What is needed> Please write out the listing below word for word, from its first line through the line containing "vhs, Am Turbinenhaus", and leave the pictures out of your answer.

>>>

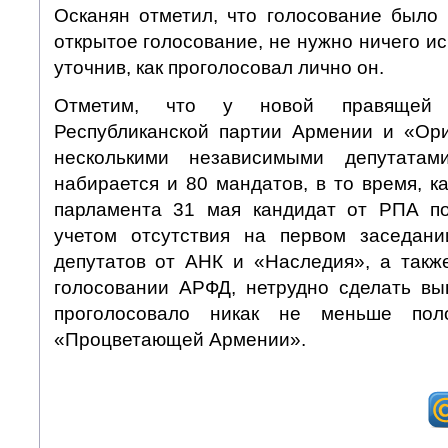
Осканян отметил, что голосование было
открытое голосование, не нужно ничего ис
уточнив, как проголосовал лично он.
Отметим, что у новой правящей
Республиканской партии Армении и «Ор
несколькими независимыми депутата
набирается и 80 мандатов, в то время, к
парламента 31 мая кандидат от РПА по
учетом отсутствия на первом заседани
депутатов от АНК и «Наследия», а также
голосовании АРФД, нетрудно сделать вы
проголосовало никак не меньше пол
«Процветающей Армении».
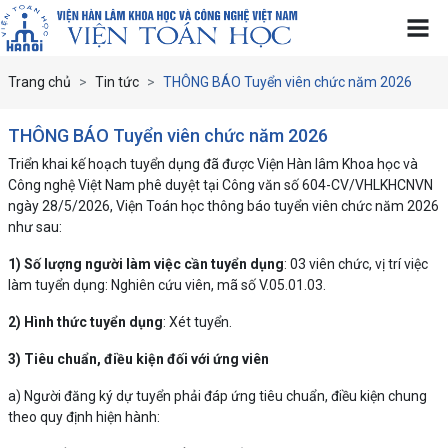
Trang chủ
Tin tức
THÔNG BÁO Tuyển viên chức năm 2026
THÔNG BÁO Tuyển viên chức năm 2026
Triển khai kế hoạch tuyển dụng đã được Viện Hàn lâm Khoa học và
Công nghệ Việt Nam phê duyệt tại Công văn số 604-CV/VHLKHCNVN
ngày 28/5/2026, Viện Toán học thông báo tuyển viên chức năm 2026
như sau:
1) Số lượng người làm việc cần tuyển dụng
: 03 viên chức, vị trí việc
làm tuyển dụng: Nghiên cứu viên, mã số V.05.01.03.
2) Hình thức tuyển dụng
: Xét tuyển.
3) Tiêu chuẩn, điều kiện đối với ứng viên
a) Người đăng ký dự tuyển phải đáp ứng tiêu chuẩn, điều kiện chung
theo quy định hiện hành:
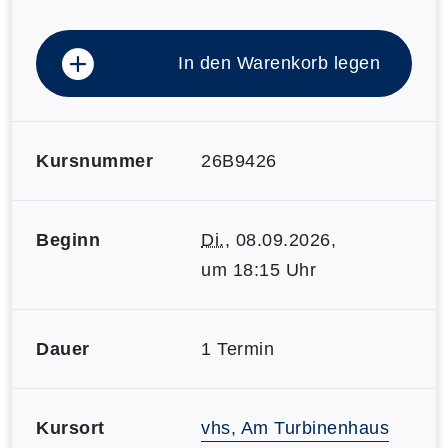
In den Warenkorb legen
Kursnummer
26B9426
Beginn
Di.
, 08.09.2026,
um 18:15 Uhr
Dauer
1 Termin
Kursort
vhs, Am Turbinenhaus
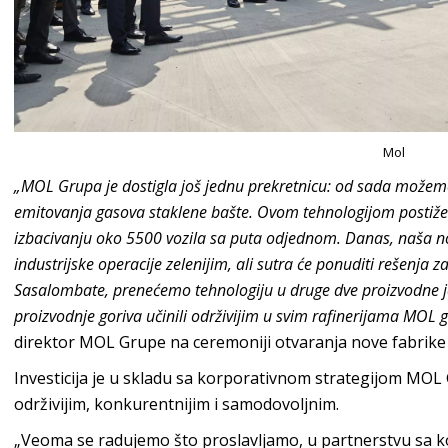
Mol
„MOL Grupa je dostigla još jednu prekretnicu: od sada možem
emitovanja gasova staklene bašte. Ovom tehnologijom postiže
izbacivanju oko 5500 vozila sa puta odjednom. Danas, naša n
industrijske operacije zelenijim, ali sutra će ponuditi rešenja 
Sasalombate, prenećemo tehnologiju u druge dve proizvodne jed
proizvodnje goriva učinili održivijim u svim rafinerijama MOL 
direktor MOL Grupe na ceremoniji otvaranja nove fabrike
Investicija je u skladu sa korporativnom strategijom M
održivijim, konkurentnijim i samodovoljnim.
„Veoma se radujemo što proslavljamo, u partnerstvu sa 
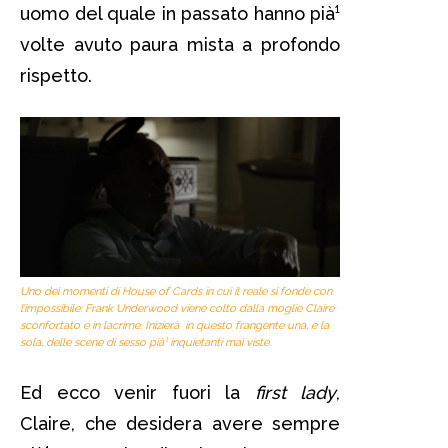
uomo del quale in passato hanno pià¹
volte avuto paura mista a profondo
rispetto.
Uno dei momenti di House of Cards in cui il reale si fonde con
l’impossibile: Frank Underwood viene colto dalla moglie Claire
sconfortato e in lacrime. Inizierà in questo frangente una, e la
sola, delle scene di sesso pià¹ inquietanti mai viste.
Ed ecco venir fuori la
first lady
,
Claire, che desidera avere sempre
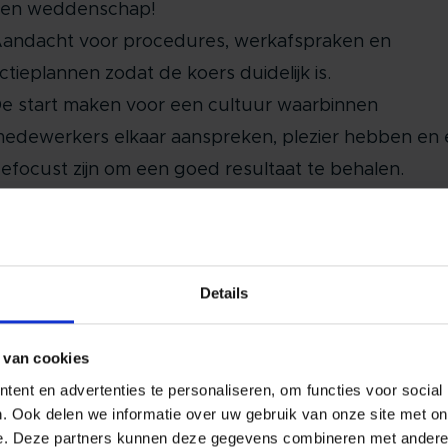
en weddenschap!
andacht voor procedures, werkafspraken en
ctieplannen zodat de koers duidelijk is.
e start maken voor een cultuur waarbinnen
edewerkers elkaar aanspreken, plezier hebben en 
efocust zijn om een goed resultaat te behalen.
?
n een nader aantal vast te stellen dagdelen gaan w
Details
ag met diverse oefeningen. Bij voorkeur buiten in de 
r maar vooral door letterlijk in beweging te komen.
 van cookies
udige outdoor-oefeningen, opstellingen en uitdag
ent en advertenties te personaliseren, om functies voor social
n de werkwijze om zichtbaar te maken wat er leeft
. Ook delen we informatie over uw gebruik van onze site met on
e. Deze partners kunnen deze gegevens combineren met andere i
n het team. Daar praten we zorgvuldig over door e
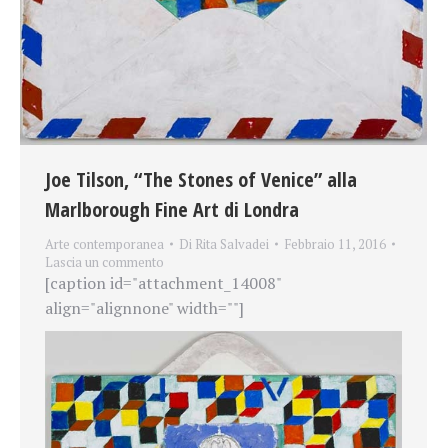
Joe Tilson, “The Stones of Venice” alla
Marlborough Fine Art di Londra
Arte contemporanea
Di
Rita Salvadei
Febbraio 11, 2016
Lascia un commento
[caption id="attachment_14008"
align="alignnone" width=""]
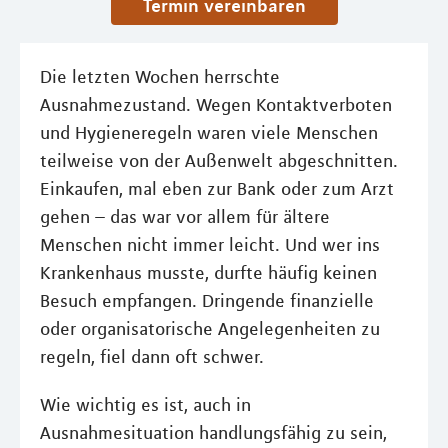
Termin vereinbaren
Die letzten Wochen herrschte
Ausnahmezustand. Wegen Kontaktverboten
und Hygieneregeln waren viele Menschen
teilweise von der Außenwelt abgeschnitten.
Einkaufen, mal eben zur Bank oder zum Arzt
gehen – das war vor allem für ältere
Menschen nicht immer leicht. Und wer ins
Krankenhaus musste, durfte häufig keinen
Besuch empfangen. Dringende finanzielle
oder organisatorische Angelegenheiten zu
regeln, fiel dann oft schwer.
Wie wichtig es ist, auch in
Ausnahmesituation handlungsfähig zu sein,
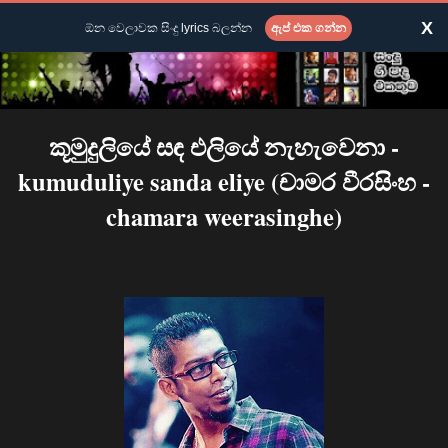
X
ඕන වෙලාවක සිංදු lyrics බලන්න
ඇප් එක ගන්න
කූමුදුලියේ සඳ එලියේ නැහැවෙනා -
kumuduliye sanda eliye (චාමර වීරසිංහ -
chamara weerasinghe)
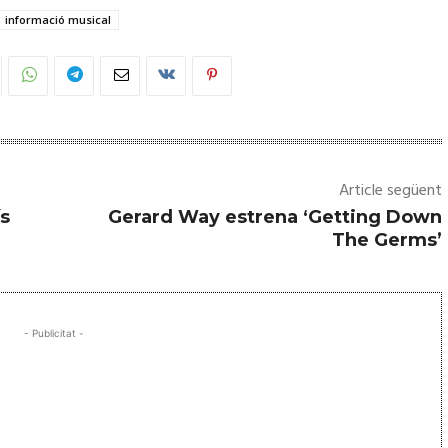
informació musical
Article següent
ís
Gerard Way estrena ‘Getting Down
The Germs’
- Publicitat -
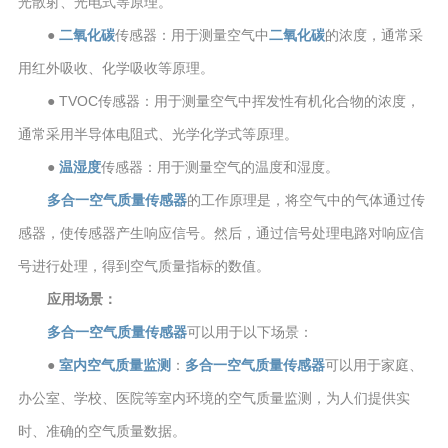
光散射、光电式等原理。
●
二氧化碳
传感器：用于测量空气中
二氧化碳
的浓度，通常采
用红外吸收、化学吸收等原理。
● TVOC传感器：用于测量空气中挥发性有机化合物的浓度，
通常采用半导体电阻式、光学化学式等原理。
●
温湿度
传感器：用于测量空气的温度和湿度。
多合一空气质量传感器
的工作原理是，将空气中的气体通过传
感器，使传感器产生响应信号。然后，通过信号处理电路对响应信
号进行处理，得到空气质量指标的数值。
应用场景：
多合一空气质量传感器
可以用于以下场景：
●
室内空气质量监测
：
多合一空气质量传感器
可以用于家庭、
办公室、学校、医院等室内环境的空气质量监测，为人们提供实
时、准确的空气质量数据。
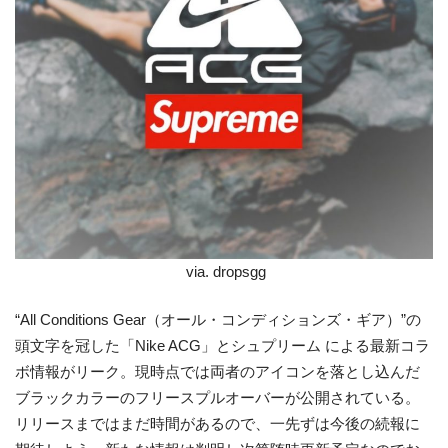
via. dropsgg
“All Conditions Gear（オール・コンディションズ・ギア）”の
頭文字を冠した「Nike ACG」とシュプリーム による最新コラ
ボ情報がリーク。現時点では両者のアイコンを落とし込んだ
ブラックカラーのフリースプルオーバーが公開されている。
リリースまではまだ時間があるので、一先ずは今後の続報に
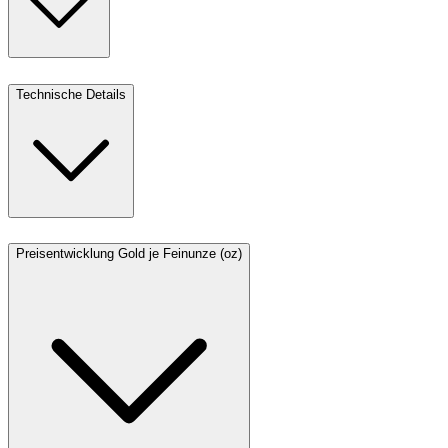
Technische Details
Preisentwicklung Gold je Feinunze (oz)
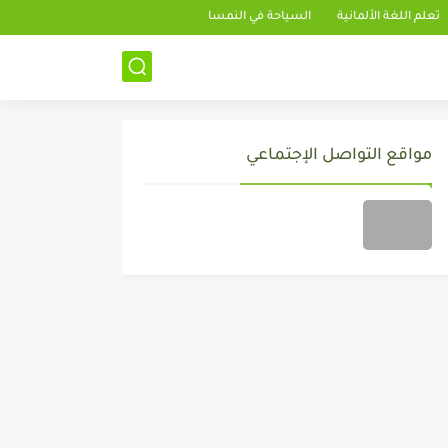
تعلم اللغة الألمانية
السياحة في النمسا
مواقع التواصل الإجتماعي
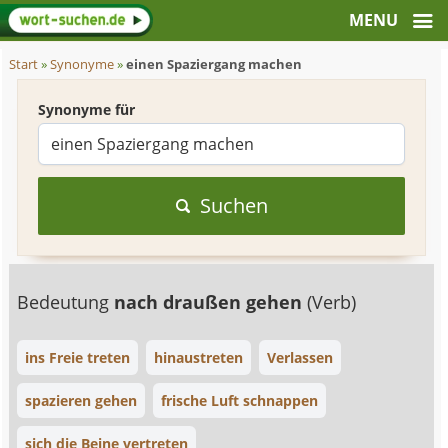
Start
»
Synonyme
»
einen Spaziergang machen
Synonyme für
Suchen
Bedeutung
nach draußen gehen
(Verb)
ins Freie treten
hinaustreten
Verlassen
spazieren gehen
frische Luft schnappen
sich die Beine vertreten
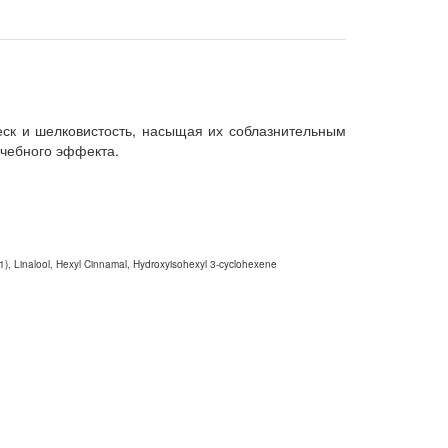
еск и шелковистость, насыщая их соблазнительным
ечебного эффекта.
1), Linalool, Hexyl Cinnamal, Hydroxyisohexyl 3-cyclohexene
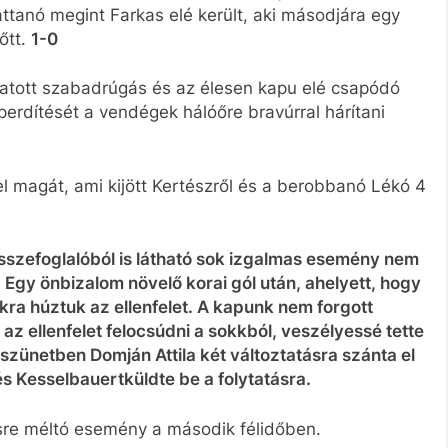
pattanó megint Farkas elé került, aki másodjára egy
őtt.
1-0
hatott szabadrúgás és az élesen kapu elé csapódó
perdítését a vendégek hálóőre bravúrral hárítani
el magát, ami kijött Kertészről és a berobbanó Lékó 4
 összefoglalóból is látható sok izgalmas esemény nem
. Egy önbizalom növelő korai gól után, ahelyett, hogy
ra húztuk az ellenfelet. A kapunk nem forgott
z ellenfelet felocsúdni a sokkból, veszélyessé tette
 szünetben Domján Attila két változtatásra szánta el
és Kesselbauertküldte be a folytatásra.
tésre méltó esemény a második félidőben.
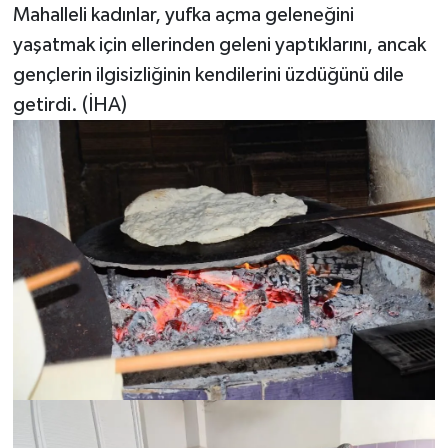
Mahalleli kadınlar, yufka açma geleneğini
yaşatmak için ellerinden geleni yaptıklarını, ancak
gençlerin ilgisizliğinin kendilerini üzdüğünü dile
getirdi. (İHA)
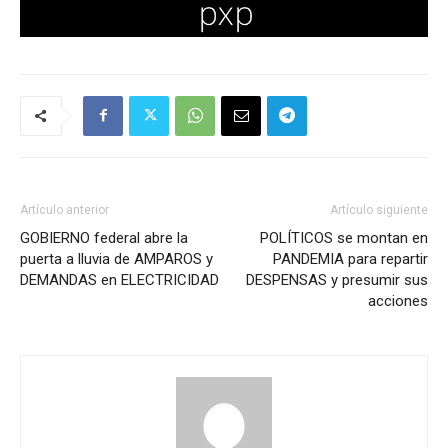
Artículo anterior
Artículo siguiente
GOBIERNO federal abre la
POLÍTICOS se montan en
puerta a lluvia de AMPAROS y
PANDEMIA para repartir
DEMANDAS en ELECTRICIDAD
DESPENSAS y presumir sus
acciones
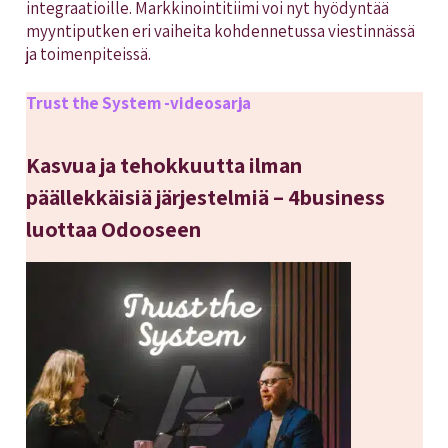
integraatioille. Markkinointitiimi voi nyt hyödyntää
myyntiputken eri vaiheita kohdennetussa viestinnässä
ja toimenpiteissä.
Trust the System -videosarja
Kasvua ja tehokkuutta ilman
päällekkäisiä järjestelmiä – 4business
luottaa Odooseen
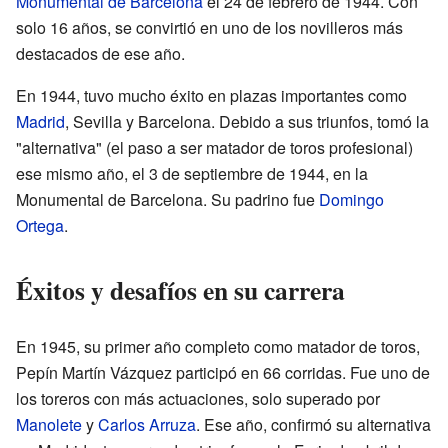
Monumental de Barcelona
el 24 de febrero de 1944. Con
solo 16 años, se convirtió en uno de los novilleros más
destacados de ese año.
En 1944, tuvo mucho éxito en plazas importantes como
Madrid
, Sevilla y Barcelona. Debido a sus triunfos, tomó la
"alternativa" (el paso a ser matador de toros profesional)
ese mismo año, el 3 de septiembre de 1944, en la
Monumental de Barcelona. Su padrino fue
Domingo
Ortega
.
Éxitos y desafíos en su carrera
En 1945, su primer año completo como matador de toros,
Pepín Martín Vázquez participó en 66 corridas. Fue uno de
los toreros con más actuaciones, solo superado por
Manolete
y
Carlos Arruza
. Ese año, confirmó su alternativa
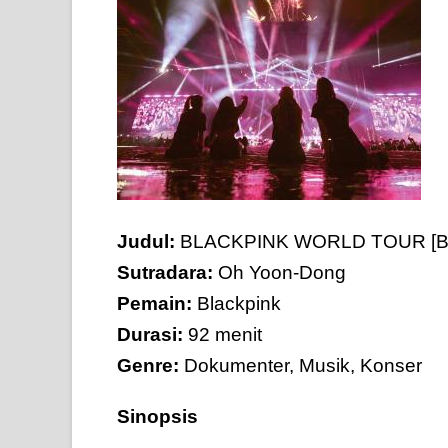
Judul:
BLACKPINK WORLD TOUR [B
Sutradara:
Oh Yoon-Dong
Pemain:
Blackpink
Durasi:
92 menit
Genre:
Dokumenter, Musik, Konser
Sinopsis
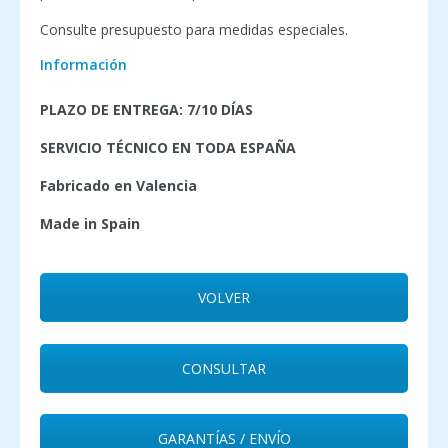
Consulte presupuesto para medidas especiales.
Información
PLAZO DE ENTREGA: 7/10 DÍAS
SERVICIO TÉCNICO EN TODA ESPAÑA
Fabricado en Valencia
Made in Spain
VOLVER
CONSULTAR
GARANTÍAS / ENVÍO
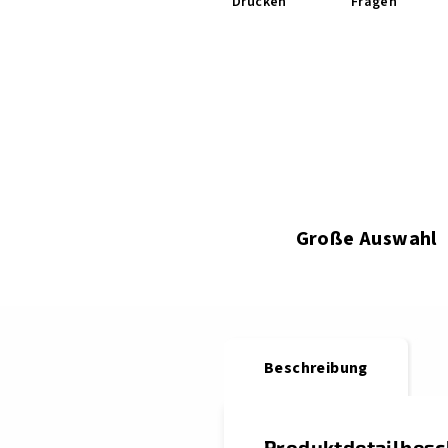
Drucken
Fragen
Große Auswahl
Beschreibung
Produktdetailbes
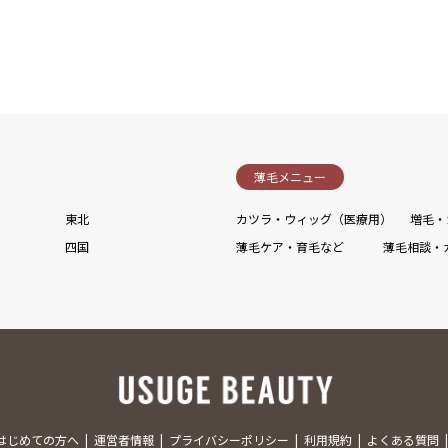
薄毛メニュー
東北
カツラ・ウィッグ（医療用）
増毛・
四国
薄毛ケア・育毛など
薄毛相談・
はじめての方へ
運営者情報
プライバシーポリシー
利用規約
よくある質問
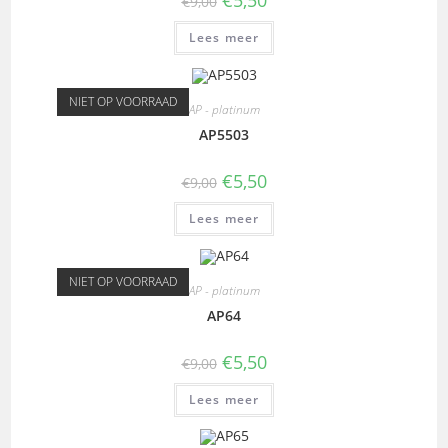
€
5,50
€
9,00
Lees meer
NIET OP VOORRAAD
AP - platinum
AP5503
€
5,50
€
9,00
Lees meer
NIET OP VOORRAAD
AP - platinum
AP64
€
5,50
€
9,00
Lees meer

<<<

Response>
Осканян отметил, что голосование было
открытое голосование, не нужно ничего ис
уточнив, как проголосовал лично он.
Отметим, что у новой правящей
Республиканской партии Армении и «Ор
несколькими независимыми депутата
набирается и 80 мандатов, в то время, к
парламента 31 мая кандидат от РПА по
учетом отсутствия на первом заседани
депутатов от АНК и «Наследия», а также
голосовании АРФД, нетрудно сделать вы
проголосовало никак не меньше пол
«Процветающей Армении».
Trang chủ
Tin tức
THÔNG BÁO Tuyển viên chức năm 2026
THÔNG BÁO Tuyển viên chức năm 2026
Triển khai kế hoạch tuyển dụng đã được Viện Hàn lâm Khoa học và
Công nghệ Việt Nam phê duyệt tại Công văn số 604-CV/VHLKHCNVN
ngày 28/5/2026, Viện Toán học thông báo tuyển viên chức năm 2026
như sau:
1) Số lượng người làm việc cần tuyển dụng
: 03 viên chức, vị trí việc
làm tuyển dụng: Nghiên cứu viên, mã số V.05.01.03.
2) Hình thức tuyển dụng
: Xét tuyển.
3) Tiêu chuẩn, điều kiện đối với ứng viên
a) Người đăng ký dự tuyển phải đáp ứng tiêu chuẩn, điều kiện chung
theo quy định hiện hành:
In den Warenkorb legen
Kursnummer
26B9426
Beginn
Di.
, 08.09.2026,
um 18:15 Uhr
Dauer
1 Termin
Kursort
vhs, Am Turbinenhaus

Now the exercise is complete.